Rostóv did not speak.
“And you? Are you going to have lunch too? They feed you quite decently here,” continued Telyánin. “Now then, let me have it.”
He stretched out his hand to take hold of the purse. Rostóv let go of it. Telyánin took the purse and began carelessly slipping it into the pocket of his riding breeches, with his eyebrows lifted and his mouth slightly open, as if to say, “Yes, yes, I am putting my purse in my pocket and that’s quite simple and is no one else’s business.”
“Well, young man?” he said with a sigh, and from under his lifted brows he glanced into Rostóv’s eyes.
Some flash as of an electric spark shot from Telyánin’s eyes to Rostóv’s and back, and back again and again in an instant.
“Come here,” said Rostóv, catching hold of Telyánin’s arm and almost dragging him to the window. “That money is Denísov’s; you took it...” he whispered just above Telyánin’s ear.

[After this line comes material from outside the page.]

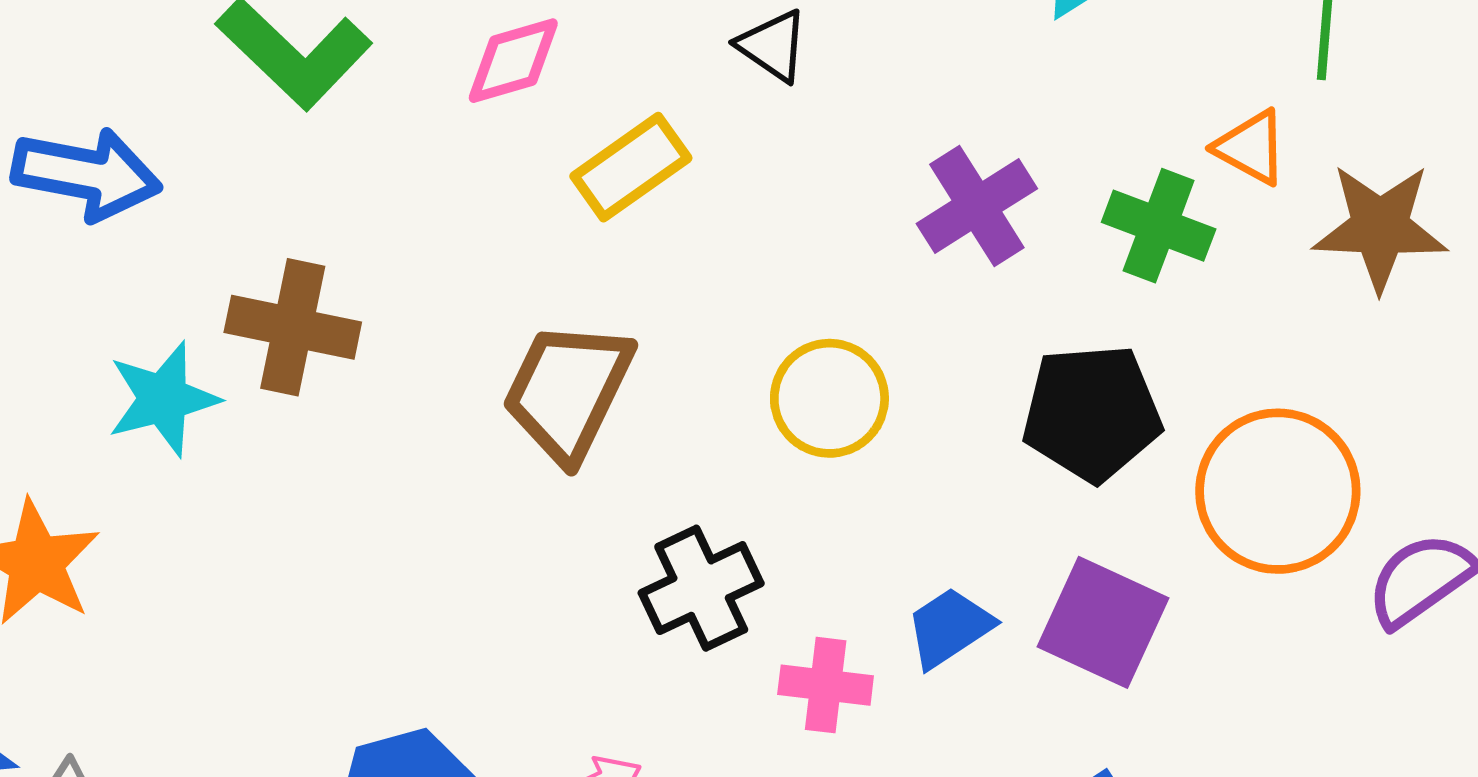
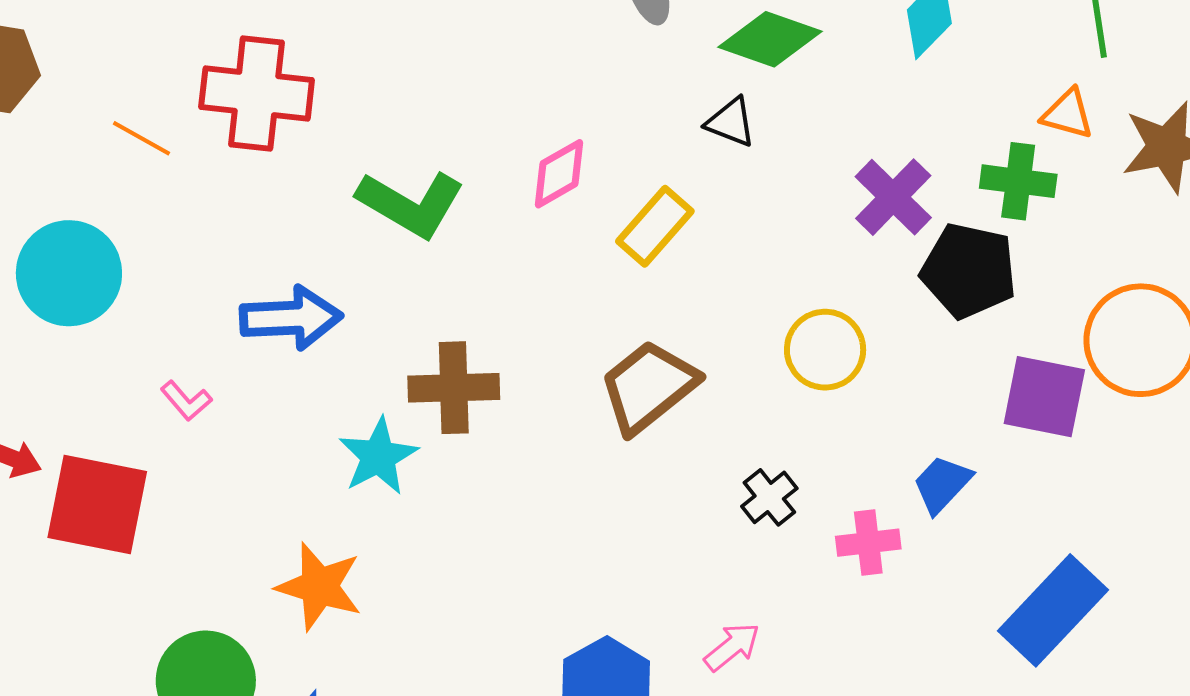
brown trapezoid: (568, 391) -> (648, 387), turned 39
black pentagon: (1092, 413) -> (969, 271), moved, turned 30
black cross: (701, 588) -> (769, 497), size x0.7
purple square: (1103, 622) -> (1044, 397), moved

“What? What? How dare you? What?” said Telyánin.
But these words came like a piteous, despairing cry and an entreaty for pardon. As soon as Rostóv heard them, an enormous load of doubt fell from him. He was glad, and at the same instant began to pity the miserable man who stood before him, but the task he had begun had to be completed.
“Heaven only knows what the people here may imagine,” muttered Telyánin, taking up his cap and moving toward a small empty room. “We must have an explanation...”
“I know it and shall prove it,” said Rostóv.
Every muscle of Telyánin’s pale, terrified face began to quiver, his eyes still shifted from side to side but with a downward look not rising to Rostóv’s face, and his sobs were audible.
“Count!... Don’t ruin a young fellow... here is this wretched money, take it...” He threw it on the table. “I have an old father and mother!...”
Rostóv took the money, avoiding Telyánin’s eyes, and went out of the room without a word. But at the door he stopped and then retraced his steps. “O God,” he said with tears in his eyes, “how could you do it?”
“Count...” said Telyánin drawing nearer to him.
“Don’t touch me,” said Rostóv, drawing back. “If you need it, take the money,” and he threw the purse to him and ran out of the inn.